Yusei Kikuchi’s confidence an x-factor for Blue Jays ahead of deadline

Kikuchi’s season has been one long, gruelling experiment. (Getty)
Kikuchi’s season has been one long, gruelling experiment. (Getty) (Getty Images)

Yusei Kikuchi has always been his own harshest critic. By being hard on himself, he’s been able to push his body to its limits and make the difficult journey from Japan to MLB.

That rabid mental struggle is visible on Kikuchi’s face during every one of his outings. The Toronto Blue Jays starting pitcher made his return from the injured list Thursday against the Detroit Tigers, and, initially, the ups and downs continued.

A leadoff double in the first inning sparked a threat, but Kikuchi snuffed it out with a perfectly executed high heater for a swinging strike three, popping off the mound with extra enthusiasm.

As the pitch count climbed, the 31-year-old was keen to stay out there, insisting he was “starving” and “wanted to keep going” before skipper John Schneider told his starter to hit the showers after five innings of one-run ball.

“[Kikuchi] made some adjustments, threw a ton of strikes, kind of got better as he went on … he gave us exactly what we needed,” Schneider said. “So it was awesome to see.”

Kikuchi’s season has been one gruelling experiment. First, he dropped the hesitation in his leg kick. Then he tinkered with a slider-cutter mix, eventually ditching the latter pitch. Through all the deconstructions of who he is as a pitcher, Kikuchi’s confidence has always been his X-factor.

“Being a little bit too hard on myself, I feel like, in a game puts me in a difficult spot mentally, at times,” Kikuchi said through interpreter Kevin Ando. “So just maybe pushing back or taking a step back sometimes could be really beneficial.”

The left-hander’s recent time away from the team during a three-week IL stint for a neck injury offered some time for even more mechanical re-tooling. Pete Walker, the Blue Jays’ pitching coach, suggested Kikuchi do various pitcher fielding drills (PFP) to emphasise an athletic delivery.
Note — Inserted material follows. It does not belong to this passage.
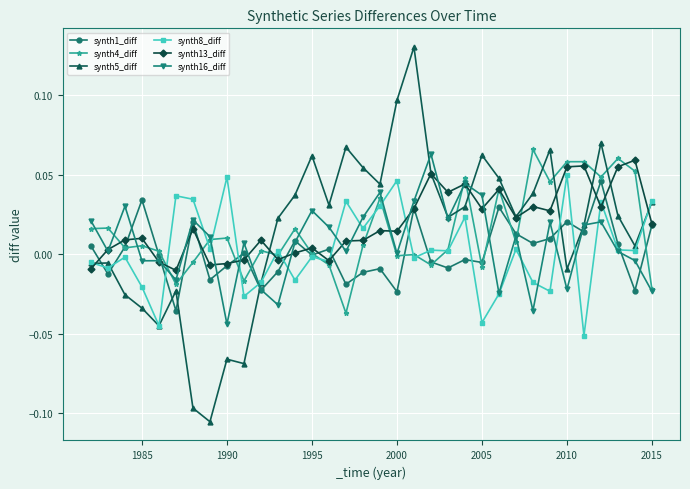

Which series has the largest range (max minus min)?

synth5_diff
“Pete came up to me and said, “Hey, look, whenever we would do PFPs or any sort of fielding work, you get it to first base, or whichever base, right on the money almost every time,” said Kikuchi, baseball’s second-best fielding pitcher, per his four defensive runs saved.

The thinking is that these drills will help calm Kikuchi’s mind and emphasize a more natural throwing motion he can carry onto the mound. Fellow Blue Jays starter Kevin Gausman backs that strategy.
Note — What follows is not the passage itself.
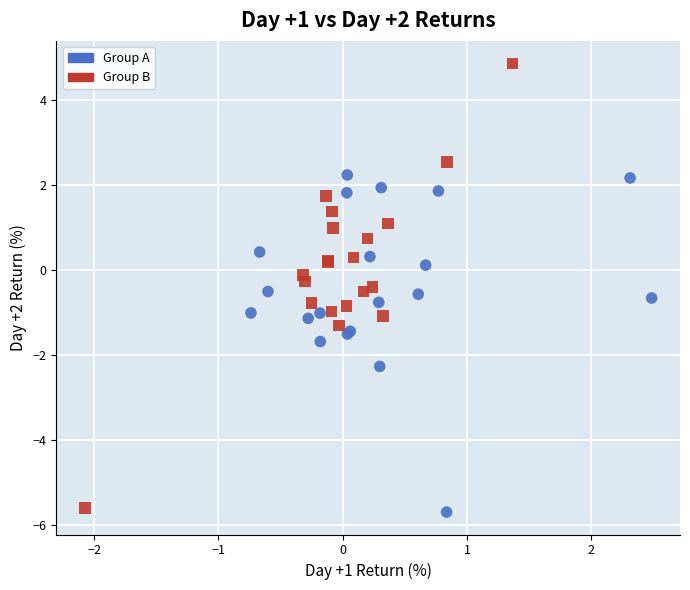

Which series reaches the maximum Y coordinate?

Group B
“You toss him a ball and say, ‘Hey, throw it,’” Gausman said. “And they don't have time to think. They pick it up and they throw like that. That's their normal arm slot.”

Gausman, who utilizes the high fastball a ton, likes to long-toss as if he’s an outfielder, staying behind the ball and crow-hopping into his warm-up throws. If he sees the ball rise, then he knows his arm action is working.

Gausman, a 10-year major-league veteran, is more invested in Kikuchi’s season than most. He, and other Jays starters, frequently chat about their craft, and Gausman has come to learn a few of his Japanese teammate’s unique qualities.

“He's a very cerebral guy,” Gausman said. “He wants to always get better and he's always asking questions. Sometimes it helps; sometimes it hurts you.”

Before the All-Star break, Kikuchi’s mental struggles were sizable. He had a 7.99 ERA in his last seven starts before the Midsummer Classic, and nothing was coming easily. The progress he made earlier this year felt lost. All the while, Kikuchi’s arsenal looked nasty, even if the command came and went.

“We watch [Kikuchi] throw his ‘pens all the time and we're like, ‘His stuff is unbelievable,’” said Gausman. “He just needs a little bit more confidence, and then once he has that confidence and has success, it's gonna take off.”

As we roar towards the Aug. 2 trade deadline, where the Blue Jays are expected to be big players, Toronto needs Kikuchi to establish better command to secure the fifth and final rotation spot. Otherwise, the club will look elsewhere for pitching help.

“We said it in spring,” Gausman said. “We're gonna go as far as our rotation takes us. I feel like the lineup is always going to be pretty consistent, but how far we go in this thing is determined by us.”

The pitching staff will receive reinforcements soon. But how much Kikuchi believes in himself and how much the Blue Jays trust their erratic left-hander will determine the extent of the trade help the front office brings in.